We've seen a strong desire lately for a closer relationship with what we consume, whether it's by having chickens in the backyard, advocating for community gardens, or shopping at farmers markets featuring actual farmers.  And I have to think, feel, hope that there are others besides just me that would find a tour of the bountiful cornucopia of Central Texas a fun trip to make.

So I've charted out a weekend getaway for just such an adventure, travel would be from Dallas to San Antonio (and back) via luxury bus, leaving on Friday morning and returning on Sunday evening.  It would need to be between May and July, since that's peach season, and I love stopping for fresh orchard peaches at McCall's (sorry did I mention that this is my fantasy?).  It's just fictional so far, unless by chance I get 30 or so emails stating "I'm in". 

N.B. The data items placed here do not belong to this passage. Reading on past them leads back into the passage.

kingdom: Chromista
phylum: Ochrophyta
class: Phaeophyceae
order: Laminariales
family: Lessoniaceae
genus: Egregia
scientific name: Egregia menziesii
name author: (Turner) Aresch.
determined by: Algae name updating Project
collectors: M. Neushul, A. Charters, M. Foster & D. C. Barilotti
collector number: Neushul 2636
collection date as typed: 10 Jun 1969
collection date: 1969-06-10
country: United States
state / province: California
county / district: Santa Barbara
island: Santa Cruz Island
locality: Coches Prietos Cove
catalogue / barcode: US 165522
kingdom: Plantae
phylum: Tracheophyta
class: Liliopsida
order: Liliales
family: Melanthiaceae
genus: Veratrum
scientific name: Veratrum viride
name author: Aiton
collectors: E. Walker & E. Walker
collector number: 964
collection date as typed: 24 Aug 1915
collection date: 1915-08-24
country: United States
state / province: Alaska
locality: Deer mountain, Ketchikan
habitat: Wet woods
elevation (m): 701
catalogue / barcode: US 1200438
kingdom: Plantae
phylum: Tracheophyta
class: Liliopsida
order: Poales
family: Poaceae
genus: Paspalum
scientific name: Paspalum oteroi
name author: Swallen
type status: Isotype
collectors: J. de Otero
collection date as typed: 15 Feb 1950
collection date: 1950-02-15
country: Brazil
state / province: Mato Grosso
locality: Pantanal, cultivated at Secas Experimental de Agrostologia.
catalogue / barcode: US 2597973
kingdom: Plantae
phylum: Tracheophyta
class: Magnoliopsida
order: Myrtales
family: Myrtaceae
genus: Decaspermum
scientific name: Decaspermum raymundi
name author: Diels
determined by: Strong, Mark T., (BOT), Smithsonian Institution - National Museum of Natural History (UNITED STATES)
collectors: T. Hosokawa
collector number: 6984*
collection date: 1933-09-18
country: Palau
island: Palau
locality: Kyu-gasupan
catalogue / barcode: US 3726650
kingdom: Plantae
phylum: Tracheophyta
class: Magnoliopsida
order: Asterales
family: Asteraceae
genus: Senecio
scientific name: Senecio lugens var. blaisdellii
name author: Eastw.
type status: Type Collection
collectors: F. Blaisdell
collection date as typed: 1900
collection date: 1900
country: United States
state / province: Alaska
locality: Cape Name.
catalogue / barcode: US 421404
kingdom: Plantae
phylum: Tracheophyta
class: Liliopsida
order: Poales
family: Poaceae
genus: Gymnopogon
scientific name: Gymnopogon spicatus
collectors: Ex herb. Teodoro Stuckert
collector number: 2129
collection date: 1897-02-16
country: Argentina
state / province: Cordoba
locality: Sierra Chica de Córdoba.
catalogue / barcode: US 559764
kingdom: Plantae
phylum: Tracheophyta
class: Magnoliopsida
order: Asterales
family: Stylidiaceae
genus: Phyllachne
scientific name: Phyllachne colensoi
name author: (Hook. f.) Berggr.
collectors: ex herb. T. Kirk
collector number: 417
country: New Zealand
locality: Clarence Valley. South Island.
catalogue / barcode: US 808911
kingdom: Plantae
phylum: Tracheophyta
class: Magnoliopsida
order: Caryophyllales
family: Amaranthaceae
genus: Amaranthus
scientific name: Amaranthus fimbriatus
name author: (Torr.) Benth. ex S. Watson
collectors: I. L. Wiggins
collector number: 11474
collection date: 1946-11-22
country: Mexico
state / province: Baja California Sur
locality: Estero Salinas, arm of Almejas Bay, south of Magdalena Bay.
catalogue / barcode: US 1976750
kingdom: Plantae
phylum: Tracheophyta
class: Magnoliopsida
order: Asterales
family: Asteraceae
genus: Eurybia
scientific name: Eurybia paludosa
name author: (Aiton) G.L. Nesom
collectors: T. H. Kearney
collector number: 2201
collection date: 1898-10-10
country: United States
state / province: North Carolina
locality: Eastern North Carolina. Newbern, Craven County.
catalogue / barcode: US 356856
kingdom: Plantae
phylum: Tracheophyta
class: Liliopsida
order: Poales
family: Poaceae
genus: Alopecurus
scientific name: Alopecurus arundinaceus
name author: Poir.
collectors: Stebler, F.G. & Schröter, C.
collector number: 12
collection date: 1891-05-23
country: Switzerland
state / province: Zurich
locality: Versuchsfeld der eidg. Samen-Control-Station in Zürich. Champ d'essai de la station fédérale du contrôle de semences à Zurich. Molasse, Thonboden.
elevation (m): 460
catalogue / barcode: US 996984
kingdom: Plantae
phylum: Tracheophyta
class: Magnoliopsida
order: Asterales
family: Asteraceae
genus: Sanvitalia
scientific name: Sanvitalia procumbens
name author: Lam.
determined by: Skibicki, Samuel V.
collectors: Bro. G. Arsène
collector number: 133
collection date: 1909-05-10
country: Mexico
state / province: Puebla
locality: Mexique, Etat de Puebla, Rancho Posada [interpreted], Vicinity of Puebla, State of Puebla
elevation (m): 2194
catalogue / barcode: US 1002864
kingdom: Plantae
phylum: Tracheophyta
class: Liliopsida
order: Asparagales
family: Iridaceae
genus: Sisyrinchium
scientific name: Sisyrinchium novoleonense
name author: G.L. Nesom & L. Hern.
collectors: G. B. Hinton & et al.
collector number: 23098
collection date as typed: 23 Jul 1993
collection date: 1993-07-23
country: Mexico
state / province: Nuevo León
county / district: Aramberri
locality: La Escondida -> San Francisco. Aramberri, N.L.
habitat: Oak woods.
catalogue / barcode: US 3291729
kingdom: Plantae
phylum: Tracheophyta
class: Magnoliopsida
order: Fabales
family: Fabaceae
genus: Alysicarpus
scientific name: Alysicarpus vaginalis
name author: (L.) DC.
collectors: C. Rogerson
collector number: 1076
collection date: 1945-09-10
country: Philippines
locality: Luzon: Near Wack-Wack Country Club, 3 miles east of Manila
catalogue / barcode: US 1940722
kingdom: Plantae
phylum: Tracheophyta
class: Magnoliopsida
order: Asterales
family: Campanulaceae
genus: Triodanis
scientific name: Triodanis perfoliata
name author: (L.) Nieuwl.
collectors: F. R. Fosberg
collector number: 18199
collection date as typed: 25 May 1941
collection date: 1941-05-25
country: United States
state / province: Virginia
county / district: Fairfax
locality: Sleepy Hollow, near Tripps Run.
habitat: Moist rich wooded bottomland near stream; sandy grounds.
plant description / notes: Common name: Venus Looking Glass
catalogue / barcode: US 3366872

Friday:   8am-9am - Load up and leave.  Coffee and croissants on the road:  Cleburne, Glen Rose, Hico, Hamilton, Lampasas.  First stop - Fall Creek Vineyards, Tow, Texas.  Picnic lunch, wine tasting.  Resume trip:  Llano, Enchanted Rock, Fredericksburg.  Second stop - Fredericksburg Farmers Market.  Walk, stretch, buy.  Resume trip:  5-10 miles.  Third stop - Fredericksburg Winery.  Wine tasting, sample items from farmers market stop.  Resume trip:  Comfort, Boerne, San Antonio.  Check into hotel (my vote would be Hotel Contessa, it's all suites, right on the riverwalk, and an amazing roof top terrace/pool).  After spending the entire day together on the bus, perhaps dinner should be left to everyone to arrange on their own?  Or we cross the street and take over Casa Rio - I'm great with either.

Saturday:  Before the heat builds too much, another bus ride to just south of San Antonio to visit Sandy Oaks Olive Orchards, looking and tasting the 9 different varieties of olives they grow.  Back to San Antonio for a tour of the Center for Food of the Americas at the Culinary Institute of America-San Antonio down the river at the former Pearl Brewery.  Maybe a little free time to explore?  Regroup for a bus ride for dinner at El Mirasol, a San Antonio favorite located in the north east neighborhoods.

Sunday:  8 am- 9am.  Load up and leave.   Heading north on 281, Spring Branch, Blanco.  First stop:  McCall Creek Farms for fresh peaches and vegetables.  Resume trip:  Henly, Dripping Springs.  Second stop:  Dripping Springs Vodka tour.  Drink, shop, enjoy (after all, you don't have to drive).  Resume trip:  Johnson City, Marble Falls, Burnet (stop somewhere along here for a quick lunch?).  OR, can snack and have something more substantial in Glen Rose at Rough Creek Lodge in the (later) afternoon?

Back in Big D by 6:30 pm.  In bed by 7:00 pm.

UPDATE:  Over on SideDish was the recommendation of cheese and beer production - sounds delicious to me.  I think this trip would be over-the-top fun if a couple of Dallas chefs were to participate as well.  And gift bags, there has to be (environmentally friendly recyclable grocery) gift bags with important things like wine openers, crackers, fresh bread, bottled waters, magazines.